Excerpt
Forrester tells ad agencies to change or die



Forrester’s Peter Kim has produced a very thought provoking read on the future of the advertising agency. The report argues that consumers now rely less and less on marketing messages when in buying mode. Instead they seek guidance from family, friends and others in their respective communities to guide them toward purchase decisions.

Obviously working for a PR firm, my views are always going to be biased but it is interesting nevertheless to read Peter’s conclusions:

Today’s agencies fail to help marketers engage with consumers, who, as a result, are becoming less brand-loyal and more trusting of each other. To turn the tide, marketers will move to the Connected Agency — one that shifts: from making messages to nurturing consumer connections; from delivering push to creating pull interactions; and from orchestrating campaigns to facilitating conversations. Over the next five years, traditional agencies will make this shift; they will start by connecting with consumer communities and will eventually become an integral part of them.

Peter’s views via AdWeek

(Agencies are) “in “a world of hurt” because consumers are tuning out the messages the industry is predicated on producing. Instead, it believes shops need to be organized around communities, not disciplines. What it is calling “the connected agency” would not only know certain communities but also be active members of these groups. Pushing messages would give way to encouraging voluntary engagement, and ongoing conversations would replace time-based campaigns”

Peter’s views have obviously acted as a catalyst for some interesting discussions from the industry, for example:

In agreement: Big Picture Advertising:

…I think the traditional agency model is broken. Being a factory dedicated to producing 30 second commercials, websites, banners and buttons or mail packs is not a viable business in an age where consumers are AdAvoiders and media is evolving so fast.

Supplied records
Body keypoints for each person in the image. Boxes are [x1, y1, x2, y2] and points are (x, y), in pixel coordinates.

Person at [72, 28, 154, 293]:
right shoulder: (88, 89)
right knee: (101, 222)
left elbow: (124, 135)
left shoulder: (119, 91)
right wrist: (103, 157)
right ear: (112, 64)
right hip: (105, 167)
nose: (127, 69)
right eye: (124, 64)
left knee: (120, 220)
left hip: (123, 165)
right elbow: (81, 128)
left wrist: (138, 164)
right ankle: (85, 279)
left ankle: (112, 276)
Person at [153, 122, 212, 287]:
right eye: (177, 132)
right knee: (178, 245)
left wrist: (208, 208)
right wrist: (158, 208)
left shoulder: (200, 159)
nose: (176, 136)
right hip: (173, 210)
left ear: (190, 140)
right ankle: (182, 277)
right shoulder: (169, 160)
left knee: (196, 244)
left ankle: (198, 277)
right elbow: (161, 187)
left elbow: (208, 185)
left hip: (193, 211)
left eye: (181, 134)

Exercise requirements
1 > Rewrite the paragraph of the Forrester post that begins "Forrester’s Peter Kim has produced" in two shorter sentences, keeping its main facts.
2 > Repeat everything in the Forrester post from "Peter’s views via" down to "evolving so fast.", word for word.
The data comes from a different source than the Forrester post.

Results of the exercise
1 > Forrester’s Peter Kim has written a thought-provoking report on the future of the advertising agency. It argues that buyers rely less on marketing messages and more on family, friends and others in their communities to guide purchase decisions.

2 >
Peter’s views via AdWeek

(Agencies are) “in “a world of hurt” because consumers are tuning out the messages the industry is predicated on producing. Instead, it believes shops need to be organized around communities, not disciplines. What it is calling “the connected agency” would not only know certain communities but also be active members of these groups. Pushing messages would give way to encouraging voluntary engagement, and ongoing conversations would replace time-based campaigns”

Peter’s views have obviously acted as a catalyst for some interesting discussions from the industry, for example:

In agreement: Big Picture Advertising:

…I think the traditional agency model is broken. Being a factory dedicated to producing 30 second commercials, websites, banners and buttons or mail packs is not a viable business in an age where consumers are AdAvoiders and media is evolving so fast.